At PSG, Labbé had been sharing goalkeeping duties with Germany’s Charlotte Voll and the Czech Republic’s Barbora Votikova. Her last game was Dec. 16, a 6-0 win over Iceland’s Breidablik in UEFA Champions League group play.
Labbé is scheduled to return to Canada on Thursday with her fiancée, former Olympian Georgia Simmerling, and their dog Rio.
“I know I want to continue to push the game forward in Canada,” Labbé said. “I want to, of course, continue to be a voice and push for a professional league in Canada on the women’s side. I want to stay in the game in different ways, to continue to inspire young girls to stay in sport, to stay playing soccer.
“I have a piece of my heart where I want to continue to get more Alberta girls on the national team.
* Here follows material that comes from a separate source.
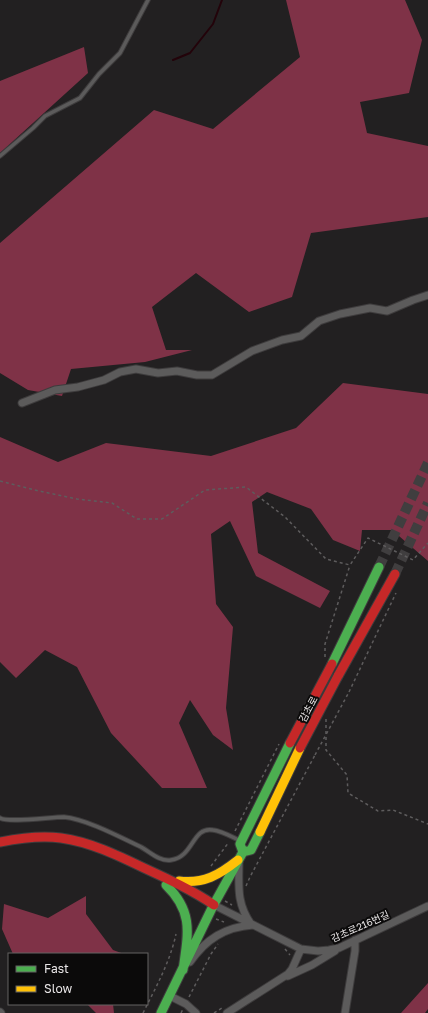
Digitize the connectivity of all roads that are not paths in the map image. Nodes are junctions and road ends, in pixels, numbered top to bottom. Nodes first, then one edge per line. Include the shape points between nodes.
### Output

There’s been few and far between over the years.”
Labbé says she will take her time choosing her next adventure.
Starting a family with Simmerling down the line is also on the cards, with the couple looking at a wedding in the summer of 2023.
Simmerling made history at Rio 2016 by becoming the first Canadian athlete to compete in a different sport at each of three different Olympic Games. She made her Olympic debut in alpine skiing at Vancouver 2010, competed in ski cross in Sochi in 2014 and track cycling’s team pursuit at both the Rio and Tokyo Games.
Simmerling retired after Tokyo, where her team pursuit squad finished fourth in Canadian-record time.
Labbé played collegiate soccer at the University of Connecticut, starting her professional career in 2009 in Sweden, playing for Pitea IF and then KIF Orebro DFF before returning to North America in 2014 to join Washington.
In March, 2018, she signed for the Calgary Foothills, a men’s team. But league rules prevented her from playing.
Labbé joined Sweden’s Linkopings FC before returning to the U.S. to join the North Carolina Courage, winning the NWSL championship in 2019.